BHealthy Blog

Making Fitness and Nutrition Adjustments During COVID-19

By Jeremy Ray, Fitness Center Coordinator, Baptist Health-Little Rock

It’s been about 10 weeks since COVID-19 flipped the world upside down along with everything in it. If you are like me, an area of your life that has taken a hit during this period has been training and nutrition. If you were someone who had been training for any length of time, then this lockdown left you scrambling in search of a solution to fill the void of not going to the gym. I would assume that your diet has suffered a pretty big hit as well. Either you’re overeating because of stress or just from being bored at home, or on the flip side you may be below your normal baseline calorie intake due to daily routine adjustments and you’re dropping needed body weight.

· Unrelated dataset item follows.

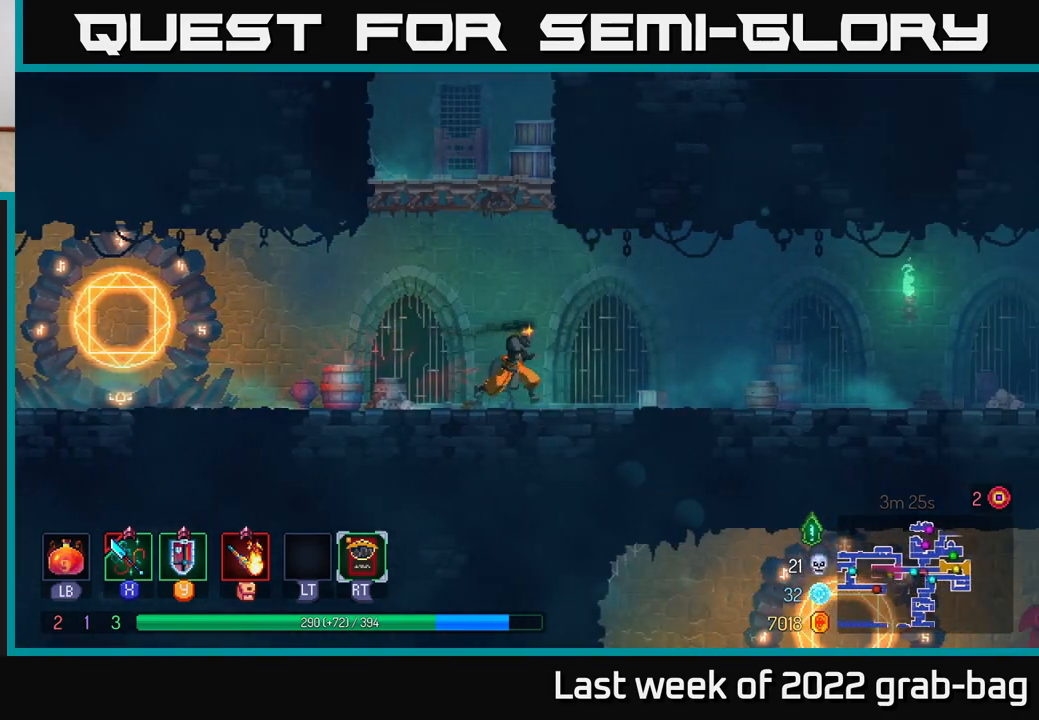
{"buttons": [], "left_stick": "left", "right_stick": "center", "events": [[450, "left_stick", "left"]]}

In short, COVID-19 has forced changes in the way we go about taking care of ourselves with exercise and nutrition as it did with every other aspect of our life.

I‘ve made the training routine adjustment like everyone else. I’m doing body-weight exercises at home along with some conditioning (cardio). A typical workout starts off with a warm up and foam roll, followed by doing push-ups, lunges, chin-ups, rows, planks, and front-yard sprints ending with some light stretching while I sip on protein shake.

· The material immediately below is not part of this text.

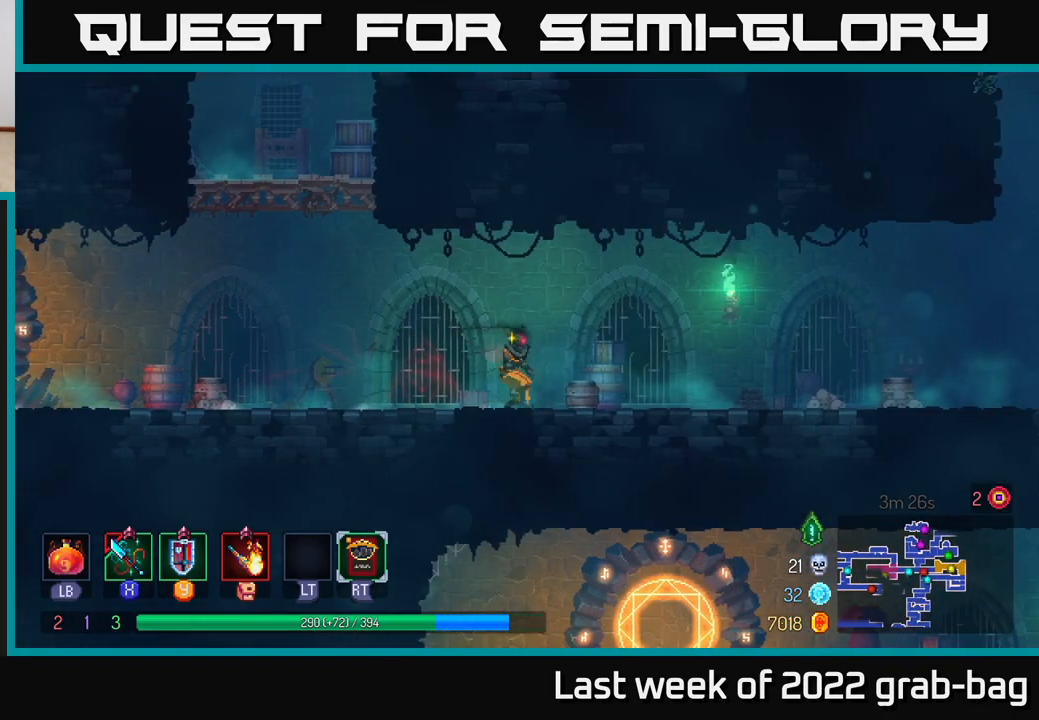
{"buttons": [], "left_stick": "left", "right_stick": "center", "events": []}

I’m up to four days a week at this point, which is perfect for me. While the body-weight exercises challenge me, it still leaves me craving the weights after a while. My nutrition took a hit as well, so I feel your pain. It took me about two weeks to get things lined back out. I wasn’t off much on the quality of food because I always try to stay clean and eat food that makes me feel good, but the quantity wasn’t there, which led to about a seven-pound loss. I rarely put much into the number on the scale other than a reference point, and over the years I’ve learned where I need to be to feel and move the way I like, but that was a low number for my liking.

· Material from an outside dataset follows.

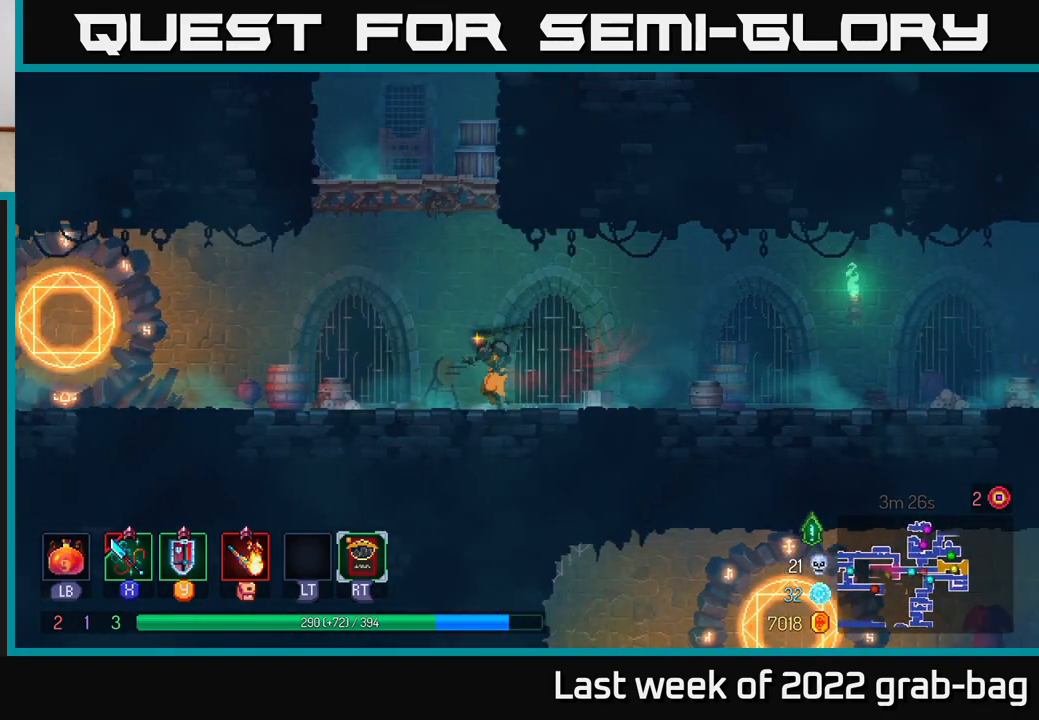
{"buttons": [], "left_stick": "left", "right_stick": "center", "events": []}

I always try to find a positive in everything that happens, and I believe there are some in the COVID-19 experience, as well as the obvious negatives. So I came up with a few pros and cons of being confined to your home for workouts and managing your meals.

The positives:

  • You can do the workouts pretty much anywhere inside or outside. I personally enjoy being outside because it’s refreshing and somewhat relaxing to me.
  • Also, getting off the weights for a bit can be a good thing if you have cranky joints. If you’ve been training for a while and are over the age of 40, you can tend to feel it a bit sometimes.
  • Another nice thing about being at home is you can be your own DJ, and play whatever you want as loud as you want.
  • Exercising at home also allows you to be creative. If you’re relatively new to strength training, then it may be hard to come up with exercises to mimic the movements in the gym, but there is that element as well.
  • Also, my kids have seen me train to take care of my body before, but now they’re able to observe me more often, which has led to them participating in exercises, so that’s a plus.
  • Nutritionally speaking, being trapped at home with the restaurants being locked down has provided an opportunity for people to have more control of what they eat and how it’s prepared. It has forced some people who didn’t know how to cook to get in the kitchen.
  • I would be remiss if I didn’t mention the positive effect eating together as a family provides, which can be few and far between for families these days with the busy schedules we all have.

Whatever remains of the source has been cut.